Over the decades I worked with hundreds of elected officials. Only 2-3 understood what you are about to read:
Power must be exercised in order to exist.
The real problem with over 95% of politicians is this:
They are not politicians. They are petit business people in it for the contacts. Sure, some are out-and-out crooks and are there to steal from the public treasury, but those are minuscule in number. Nonetheless, contacts or theft, it comes down to the same thing: money. North Korea, public education, health care, Puerto Rico: as for anything else, not only are most elected officials not interested, they view non-how-to-make-money matters as intrusions. Nuisances.
The phenomenon is not new. In 1835, Alexis de Tocqueville wrote:
"Men living in democratic times have many passions, but most of their passions either end in the love of riches or proceed from it. The cause of this is not that their souls are narrower, but that the importance of money is really greater at such times. When all the members of a community are independent of or indifferent to each other, the co-operation of each of them can be obtained only by paying for it: this infinitely multiplies the purposes to which wealth may be applied and increases its value. When the reverence that belonged to what is old has vanished, birth, condition, and profession no longer distinguish men, or scarcely distinguish them; hardly anything but money remains to create strongly marked differences between them and to raise some of them above the common level. The distinction originating in wealth is increased by the disappearance or diminution of all other distinctions. Among aristocratic nations money reaches only to a few points on the vast circle of man's desires; in democracies it seems to lead to all.
The love of wealth is therefore to be traced, as either a principal or an accessory motive, at the bottom of all that the Americans do; this gives to all their passions a sort of family likeness and soon renders the survey of them exceedingly wearisome. This perpetual recurrence of the same passion is monotonous; the peculiar methods by which this passion seeks its own gratification are no less so."*
The head-long rush to make hay while the sun shines explains why the vast majority of politicians are politically tone-deaf.
We recently saw a classic case study of a politician who is not a politician.
Senator Susan Collins of Maine likes to claim she is a moderate Republican who is the key Senate swing vote. As last week´s Kavanaugh vote showed, when all is said and done (which it was), she cowards down real fine. After kewpie-pie flirting with a no vote, she gave a speech in which she performed the Blivet Trick -- trying to put 10 pounds of horse shit into a five-pound bag. To watch her explanation that didn´t explain anything, click here.

STORED DATA ->
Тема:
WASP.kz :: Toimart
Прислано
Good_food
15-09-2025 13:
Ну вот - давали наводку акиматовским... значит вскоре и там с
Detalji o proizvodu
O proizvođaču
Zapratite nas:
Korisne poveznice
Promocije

COMPLETE THE FOLLOWING ->
1. Name every example that the essay on politicians and money gives of matters that most elected officials view as intrusions because they are not about making money.
2. Using the 1835 passage quoted in the essay on politicians and money, explain in one to three sentences why money matters more in democratic times.
3. Carry on the essay on politicians and money from the point where it stops.

RESPONSES TO THE EXERCISE ->
1. North Korea, public education, health care, Puerto Rico

2. When the members of a community are independent of or indifferent to each other, each one's cooperation can be obtained only by paying for it, which multiplies the uses of wealth and increases its value. Also, once birth, condition, and profession no longer distinguish people, hardly anything but money remains to set some above the common level.

3.
What would a real politician have done?
* * *
I had a client who was a House Representative and close personal friend who was one in a million -- a real politician.
He started out as a member of an endangered species: a liberal Republican. As time passed, he realized that the GOP superstructure would never let him advance in the House despite the prevailing seniority system.
He was out of step -- but never out of touch. A once-in-a-generation opportunity came up that proved it.
Following the general elections, the 70-member House was split between 35 Democrats and a coalition of 35 Conservative Democrats and Republicans. The legislative session was a week away, with the all-important vote for Speaker due the first day. The Speaker runs the place -- period. The Democrats offered my client a far better deal than anything the Republicans could conceive of, much less offer. The Democrats told him that if he cast his vote for their candidate for Speaker, in return they would make him Chairman of The House Appropriations Committee.
What happened next: in the course of the two-minute roll call vote for Speaker, my client went from a nobody to one of the five most powerful people in the state. He subsequently changed his party affiliation to Democrat and served with distinction for over 20 years. He faced re-election every two years; no opponent ever came close to beating him.
Susan Collins had a comparable opportunity last week. All she had to do was find an associate or two and vote no on Brett Kavanaugh. Presto -- Collins and friends would have become the swing factor of the United States Senate. But to have power she had to exercise power, and that is where she failed. Unlike my client who stood tall and voted for the Democrat candidate for Speaker, Collins stuck with the GOP establishment and voted for Kavanaugh. Sure, had she voted no her Republican colleagues and Trump would have been mad as hell -- whereupon she could have gently explained to them that if they didn´t change their tone they could expect more of the same. In fact, she and her friend were thinking of changing from Republicans to Independents; she would then smile and ask her Republican colleagues what they had to offer so that she and her friend would stay Republicans.
So it goes, on and on -- or rather could have gone.
Because Collins did not exercise power when she had the opportunity, it now does not exist for her. Her flirting with a no vote means that she will now fall through the cracks; neither the Republicans nor the Democrats will trust, much less respect her. Instead of controlling the United State Senate, she will politically make a swift trip in the service elevator to the basement where she will be consigned to the bottom of the bottom drawers -- that lower than lowly station in politics everywhere -- not of a traitor or crazy person or idiot, but a flake.
Before and after Kavanaugh. When you look at her, you won´t see any difference.
But it´s there.
Update: October 13. In case you are wondering, Public Policy Polling showed (August 21) that the percentage of Maine voters against confirming Kavanaugh was 49% with 42% in favor.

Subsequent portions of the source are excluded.